The broad definition of the sector allows managers to invest across the sterling fixed-interest credit risk spectrum. In an environment where there is heightened uncertainty about inflation and the direction of interest rates, such flexibility is very attractive.
The only major requirement of the sector is that funds must invest at least 80 per cent of their assets in sterling-denominated fixed-income securities.
In April, the strategic bond was the best-selling IMA sector for the fourth month running, with net retail sales of £465m. The strategic bond sector took 39 per cent of gross sales of bonds in April.
Jupiter’s Ariel Bezalel, manager of the firm’s £418m strategic bond fund, says: “High-yield and investment-grade corporate bonds are under pressure because they only work for part of the economic cycle whereas strategic bonds work through the season.”
Bezalel has lowered the high-yield exposure of the fund. Bezalel says: “We had 65 per cent in high-yield bonds at the beginning of the year. Now we have bit less than 50 per cent.”

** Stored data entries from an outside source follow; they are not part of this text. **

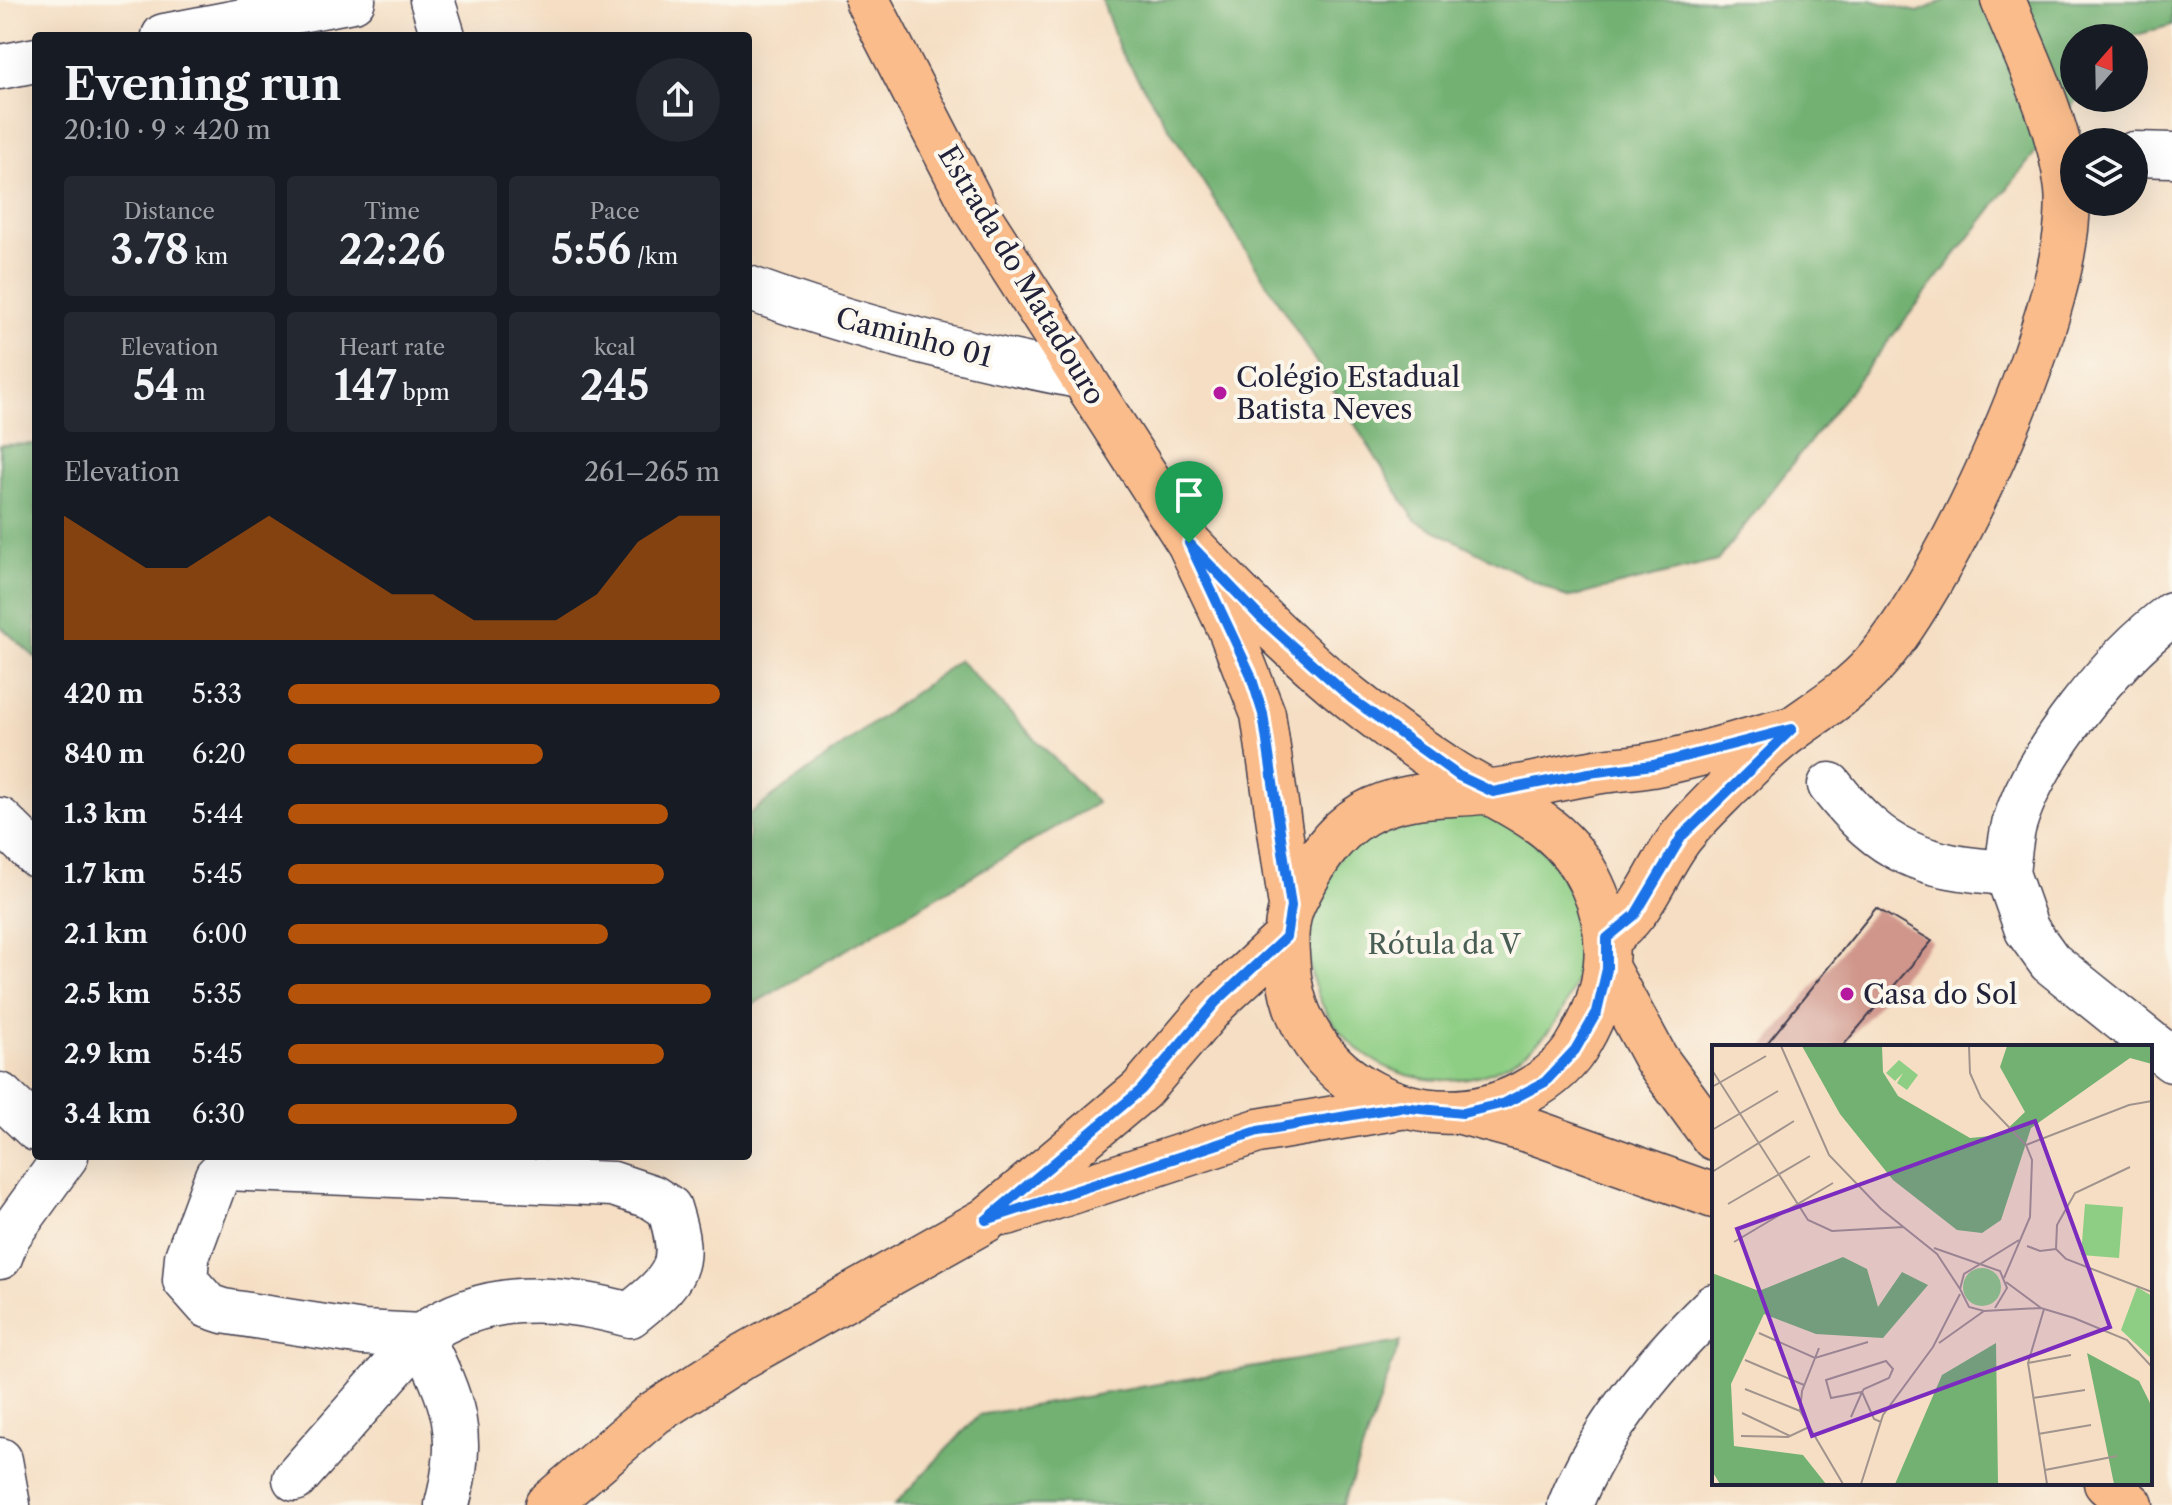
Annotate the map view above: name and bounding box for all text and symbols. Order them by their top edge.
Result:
north arrow [2060,24,2148,112]
map controls [2060,24,2148,216]
text: Evening run [64,57,341,111]
button: share [636,58,720,142]
text: 20:10 · 9 × 420 m [64,114,271,146]
button: layers [2060,128,2148,216]
street label: Estrada do Matadouro [931,139,1113,411]
text: Distance [124,198,215,225]
text: Time [364,198,420,225]
text: Pace [590,198,640,225]
text: 3.78 [110,225,189,274]
text: 22:26 [339,225,445,274]
text: 5:56 [551,225,631,274]
text: km [189,243,228,270]
text: /km [631,243,678,270]
street label: Caminho 01 [832,300,996,374]
text: Elevation [120,334,218,361]
text: Heart rate [339,334,445,361]
text: kcal [594,334,635,361]
place label: Colégio Estadual Batista Neves [1236,360,1460,426]
text: 54 [133,361,179,410]
text: 147 [334,361,397,410]
text: 245 [580,361,649,410]
text: m [179,379,205,406]
text: bpm [397,379,450,406]
marker: Colégio Estadual Batista Neves [1211,384,1229,402]
text: Elevation [64,456,180,488]
text: 261–265 m [584,456,720,488]
pin [1155,461,1223,543]
icon: arrive [1167,473,1211,517]
text: 420 m [64,678,144,710]
text: 5:33 [192,678,242,710]
text: 840 m [64,738,144,770]
text: 6:20 [192,738,246,770]
text: 1.3 km [64,798,147,830]
text: 5:44 [192,798,243,830]
text: 1.7 km [64,858,146,890]
text: 5:45 [192,858,243,890]
text: 2.1 km [64,918,148,950]
text: 6:00 [192,918,247,950]
park label: Rótula da V [1368,927,1521,961]
place label: Casa do Sol [1863,977,2017,1011]
text: 2.5 km [64,978,150,1010]
text: 5:35 [192,978,242,1010]
marker: Casa do Sol [1838,985,1856,1003]
text: 2.9 km [64,1038,151,1070]
text: 5:45 [192,1038,243,1070]
inset map [1712,1045,2152,1485]
text: 3.4 km [64,1098,151,1130]
text: 6:30 [192,1098,245,1130]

In terms of the £572m Jupiter high-income fund, Bezalel has also brought down high-yield exposure from 60 per cent to 50 per cent a few months ago.
Bezalel has been raising his Australian government bond exposure from 13 or 14 per cent to 20 per cent over the last three months in his strategic bond fund as such bonds give protection against any slowdown in the economic system with their strong link to emerging markets.

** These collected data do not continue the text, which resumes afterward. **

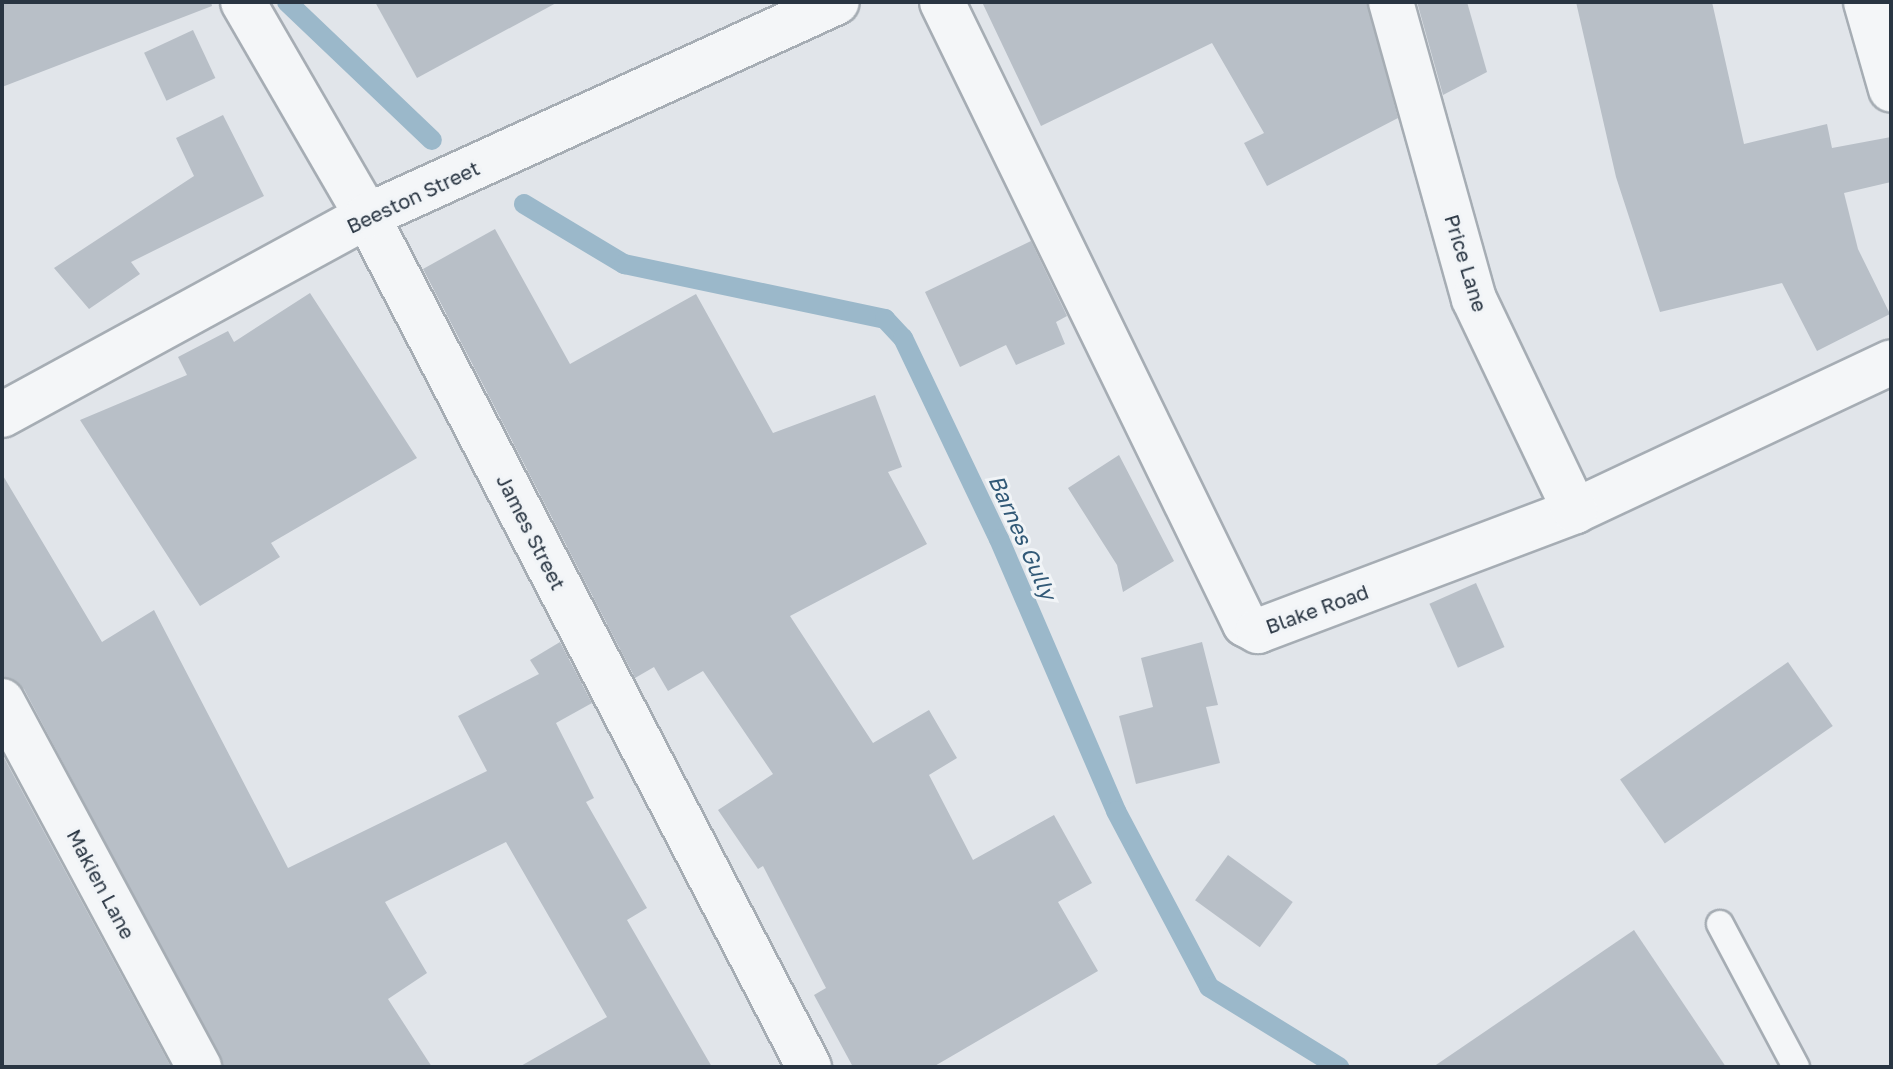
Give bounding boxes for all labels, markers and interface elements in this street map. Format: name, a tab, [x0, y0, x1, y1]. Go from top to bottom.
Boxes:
street label: Beeston Street	[343, 156, 483, 238]
street label: Price Lane	[1440, 211, 1492, 315]
street label: James Street	[492, 470, 570, 594]
water label: Barnes Gully	[984, 470, 1062, 604]
street label: Blake Road	[1262, 579, 1372, 639]
street label: Makien Lane	[62, 825, 140, 943]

Henderson head of retail fixed income John Pattullo, manager of the £1.1bn strategic bond fund, has not been impressed with the quality of issuances this year and has only bought 18 per cent of new issuances compared with 40 to 60 per cent two years ago. He says: “We have taken 10 per cent out of investment-grade financial bonds last autumn and put it into cash. We might add 5 per cent to high-yield bonds over the next month or so, buying better quality high-yield bonds.
He says at the end of the year, the high-yield bond exposure could be reduced from 50 per cent to 30 per cent to take advantage of the economic cycle.
Pattullo also uses duration to take advantage of the market. “We have been managing the vagaries of inflation this year through using short and long sovereign bonds whereas last year we were short on the gilt market, which, when the market rallied, worked against us,” he says.
Cazenove head of credit Peter Harvey, manager of the Cazenove strategic bond £714m, says: “Credit spreads are still optically wide and fully compensate you for potential defaults but the wider economic risks have risen. The Western debt burden presents a significant risk to growth, where it is difficult for an economy to expand when every sub-sector is trying to deleverage.”
He considers the credit market a hold and has started to trim some of his riskier positions. “We have moved our banking exposure from majority subordinated to majority senior over the past year,” adds Harvey.
Standard Life head of credit and aggregate Andrew Sutherland, manager of the Standard £78m strategic bond fund, is planning to increase high-yield bond exposure to 50 or 60 per cent over the summer from 25 per cent now. He says: “We have added 3 per cent to high yield in the last week or so from 22 per cent. High-yield bonds work well in a steady low-growth, low-interest-rate environment,” he says.
Skerritt Consultants head of investments Andrew Merricks says: “The economic outlook is uncertain but when this changes, strategic bonds will be less popular, as you will not need to be hedging your bets. The risk in strategic bonds is also in whether the manager makes the right allocation decisions.”